Comic Info
Comic Name: Batwoman (Volume 1)
Publisher: DC Comics
Writer: J.H. Williams III/W. Haden Blackman
Artist: Amy Reeder/Trevor McCarthy/Rob Hunter/Pere Perez/Richard Friend
# of Issues: 6
Release Date: 2012
Reprints Batwoman (1) #6-11 (April 2012-September 2012). Children are being kidnapped and murdered as part of a sacrifice in Gotham City. Chase and the D.E.O. and Batwoman are on the trail of the cult of killers, and Kate realizes that it could put her at odds with her girlfriend Maggie Sawyer and the GCPD. Jacob watches over Bette as she fights for her life, and Maro Ito works to make Medusa and her followers more powerful than ever…Batwoman will be tested on all fronts if she hopes to survive!
Written by J.H. William III and W. Haden Blackman, Batwoman Volume 2: To Drown the World is a DC Comics New 52 superhero comic book collection. Following Batwoman Volume 1: Hydrology, the collection features art by Amy Reeder, Trevor McCarthy, Rob Hunter, Pere Perez, and Richard Friend. Issues in this collection were also collected as part of Batwoman: Haunted Tides.
I really enjoyed Batwoman: Elegy and was excited that the New 52 was giving the character her own series. Batwoman 1: Hydrology was ok, but the character still had a lot of potential. While I still enjoy the character, this writing of this collection turned me off to the series.
The story is rather straightforward, but the story is written in this weird out-of-order sequence that doesn’t enhance. A movie like Pulp Fiction tells the story in a non-sequential order, but it does it in a way that makes you want to watch it again and enriches the story. Here, it takes an average story and makes it confusing. Some events are happening two weeks in the past some are thirty minutes the past, some are twenty minutes in the future, and some are in the present…it would have been a better story if it was just told in a normal style (and probably would have been shorter).
The series deals with a lot of angst involving Kate and Maggie. Once again, it feels like it should be spaced throughout the issues in a normal fashion to show why Maggie and Kate are having doubt.
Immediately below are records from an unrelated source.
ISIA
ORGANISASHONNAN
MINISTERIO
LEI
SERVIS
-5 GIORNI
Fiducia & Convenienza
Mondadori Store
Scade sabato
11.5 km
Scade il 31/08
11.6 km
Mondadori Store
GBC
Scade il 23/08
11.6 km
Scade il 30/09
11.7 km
Instead, you don’t know why Maggie is particularly upset about the murders because of her daughter, and you don’t have Kate’s fears that she and Maggie are butting heads on the investigation. Both are valid stories, but how they are presented here, they lose their emotional tug.
I do still enjoy a lot of the art, but the page layouts are also not conducive to reading. Batwoman: Elegy played a lot with the comic book format, but the story flowed. With a story that is jumping all over the place, the last thing I want to deal with is trying to figure out which panel to read next.
Batwoman 2: To Drown the World was a real disappointment and lost all momentum for me on the series. I read the first few issues of the storyline but then stopped when I realized I wasn’t enjoying it. Going back and reading the issues as a whole, I still have the same problems and feel like I almost had to “force feed” myself the issues…which is something a comic book should never do to a reader. Batwoman 2: To Drown the World is followed by Batwoman 3: World’s Finest.